The stakes are high. A 2022 study found that 16 percent of European companies would be willing to switch to a Chinese tech provider due to anticipated cost increases from the DMA. Others might turn to providers that are not subject to the regulations but provide inferior products either in quality or security. These policies would punish successful American companies while benefiting those of more questionable regimes.
The U.S. needs to be an alternative to such heavy-handed controls. It should stick with the relatively hands-off approach that has helped make America a global leader in tech.
In 1996, when the modern internet was in its infancy, Congress made clear it was the policy of the United States "to preserve the vibrant and competitive free market that presently exists for the Internet and other interactive computer services, unfettered by Federal or State regulation." As Rep. Christopher Cox (R–Calif.) said at the time, America does "not wish to have a Federal Computer Commission with an army of bureaucrats regulating the Internet because, frankly, the Internet has grown up to be what it is without that kind of help from the Government."

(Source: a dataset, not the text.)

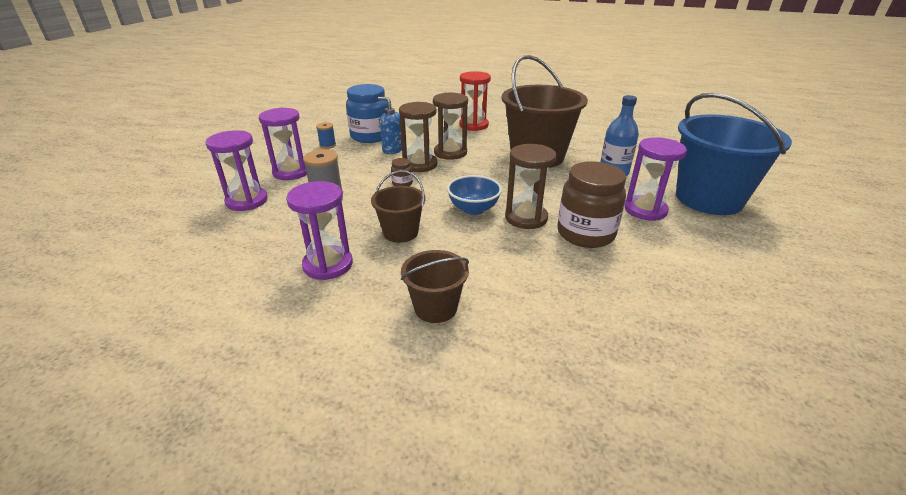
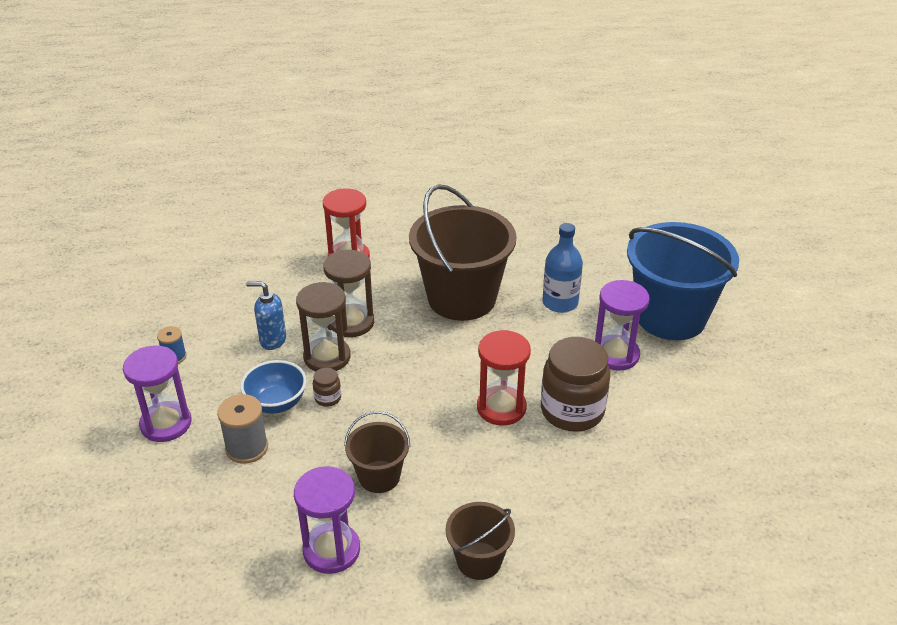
camera: 25 degrees left, 5 degrees up
purple hourglass [205,130,268,211] -> none
blue jar [346,84,388,143] -> none
blue bowl [447,175,502,215] -> blue bowl moved to [240,360,307,413]
brown hourglass [505,144,556,229] -> red hourglass [477,330,531,425]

Similarly, the Clinton administration's Framework for Global Electronic Commerce not only described the potential benefits of the internet for global commerce but criticized the consequences of overregulation by declaring that the internet is presumed free. This nonregulatory position allowed the internet to flourish without tight constraints.
"For this potential to be realized fully, governments must adopt a non-regulatory, market-oriented approach to electronic commerce, one that facilitates the emergence of a transparent and predictable legal environment to support global business and commerce," read the Clinton report. "Official decision makers must respect the unique nature of the medium and recognize that widespread competition and increased consumer choice should be the defining features of the new digital marketplace."
Further, it cautioned that governments could "by their actions…facilitate electronic trade or inhibit it." This approach told innovators and investors they were free to try. It is miles from what we're seeing from politicians eager to crack down on tech companies today.
What's Really at Risk
We have a new iPhone charger now. For some users, it might be more convenient. But consider what would have happened if this decision had been made a decade earlier.
In 2012, smartphones were still evolving. Apple used cumbersome 30-pin chargers for their phones. Other companies used older USB options, such as micro- and mini-USB, which were clunky in different ways. When the Lightning cable arrived, it was faster, smaller, more durable, and more physically secure. It offered an improved user experience relative to the other options, which in turn spurred adoption of the USB-C standard.
A more regulated marketplace might have stopped this development in its tracks, letting bureaucrats who prioritize uniformity over all else decide on a single standard rather than letting the market evolve.
The debate about European tech regulations and their ripple effects on American companies and consumers is often framed in terms of safety or privacy or the consumer experience. But at heart, it's about a much simpler question: Who gets to design the future—the government, or innovators?